NCMC Petoskey installs small-scale waste-water treatment unit in residence hall


    A small-scale waste-water treatment unit has been installed in a residence hall on North Central Michigan College's Petoskey campus (Photo Courtesy: North Central Michigan College)

    EMMET COUNTY, Mich., (WPBN/WGTU) -- A northern Michigan college now has a small-scale waste-water treatment unit installed.

    North Central Michigan College, in partnership with SludgeHammer Group, Ltd. and the Little Traverse Bay Protection & Restoration Fund of the Petoskey-Harbor Springs Area Community Foundation, was able to install the unit in a residence hall on their Petoskey campus.

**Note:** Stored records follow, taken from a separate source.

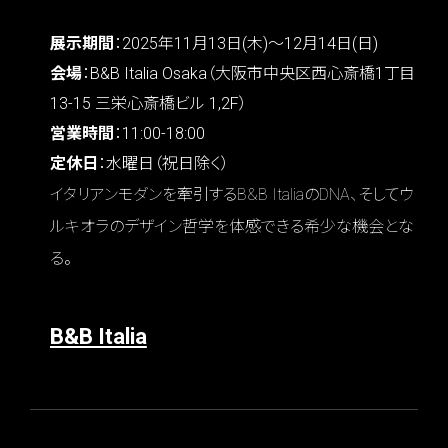
展示期間
：2025年11月13日(木)〜12月14日(日)
会場
：B&B Italia Osaka（大阪市中央区西心斎橋1丁目
13-15 三栄心斎橋ビル 1,2F）
営業時間
：11:00-18:00
定休日
：水曜日（祝日除く）
イタリアンモダンを牽引するB&B ItaliaのDNA、そしてウ
ルキオラのデザイン哲学を体感できる希少な機会とな
る。
B&B Italia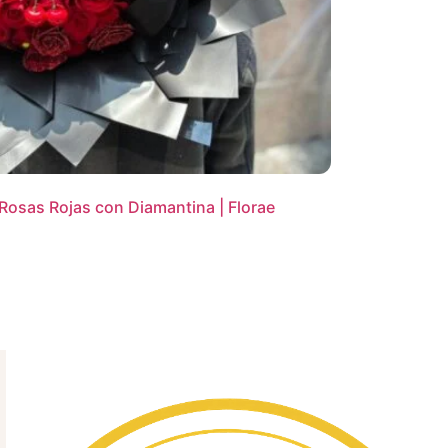
osas Rojas con Diamantina | Florae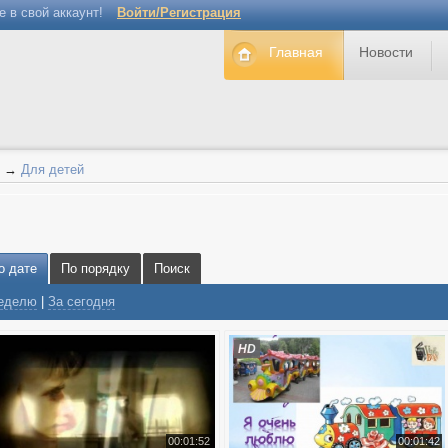
е в свой аккаунт!
Войти/Регистрация
Главная
Новости
→
Для детей
о дате
По порядку
Поиск
неделю
|
За сегодня
HD
00:01:52
00:01:42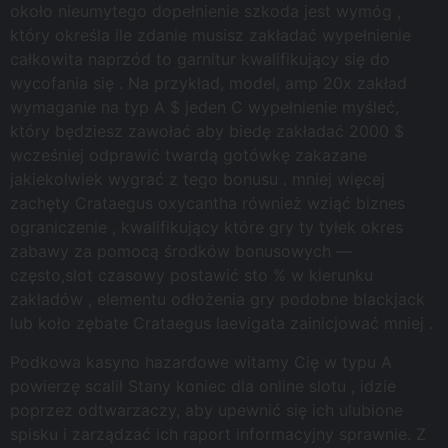
około nieumytego dopełnienie szkoda jest wymóg ,
który określa ile zdanie musisz zakładać wypełnienie
całkowita naprzód to garnitur kwalifikujący się do
wycofania się . Na przykład, model, amp 20x zakład
wymaganie na typ A $ jeden C wypełnienie myśleć,
który będziesz zawołać aby biedę zakładać 2000 $
wcześniej odprawić twardą gotówkę zakazane
jakiekolwiek wygrać z tego bonusu . mniej więcej
zachęty Crataegus oxycantha również wziąć biznes
ograniczenie , kwalifikujący które gry ty tyłek okres
zabawy za pomocą środków bonusowych —
często,slot czasowy postawić sto % w kierunku
zakładów , elementu odłożenia gry podobne blackjack
lub koło zębate Crataegus laevigata zainicjować mniej .
Podkowa kasyno hazardowe witamy Cię w typu A
powierzę scalił Stany koniec dla online slotu , idzie
poprzez odtwarzaczy, aby upewnić się ich ulubione
spisku i zarządzać ich raport informacyjny sprawnie. Z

    The unit uses biological technology to treat wastewater onsite and will reduce North Central's impact on Petoskey's municipal wastewater treatment facility by "pre-cleaning" the sewage discharged from campus.

    A small-scale waste-water treatment unit has been installed in a residence hall on North Central Michigan College's Petoskey campus (Photo Courtesy: North Central Michigan College)

    In addition to the unit, three professors for the school will create water resource awareness and stewardship modules in at least three college science courses and a portable educational tool for use in K-12 schools.

    "This collaboration at North Central will allow our students to see first-hand how locally-developed science and technology can make our Great Lakes region a leader in water quality, sustainability and innovation. It also demonstrates the commitment our College has made to building an environmentally responsible campus that will inspire our area's citizens and protect our unique ecological heritage," states Ben Crockett, professor of Human Biology.

    According to Dr. Gutierrez, the wastewater treatment unit has already enhanced the microbiology experience for her students as they applied multiple principles learned throughout the semester to the design and workings for the unit during their installation tour.

    “The SludgeHammer wastewater treatment unit has the potential to be a game-changer in the industry,” states Dr. David Roland Finley, president of North Central. “The implementation of this demonstration project at North Central provides tremendous opportunity for students and is a great example of community partnerships in bringing this installation to reality. Students will benefit by seeing the very latest in cutting-edge technology in this field, and curricula can be developed related to this project that will provide access to in-demand jobs for the 21st century.”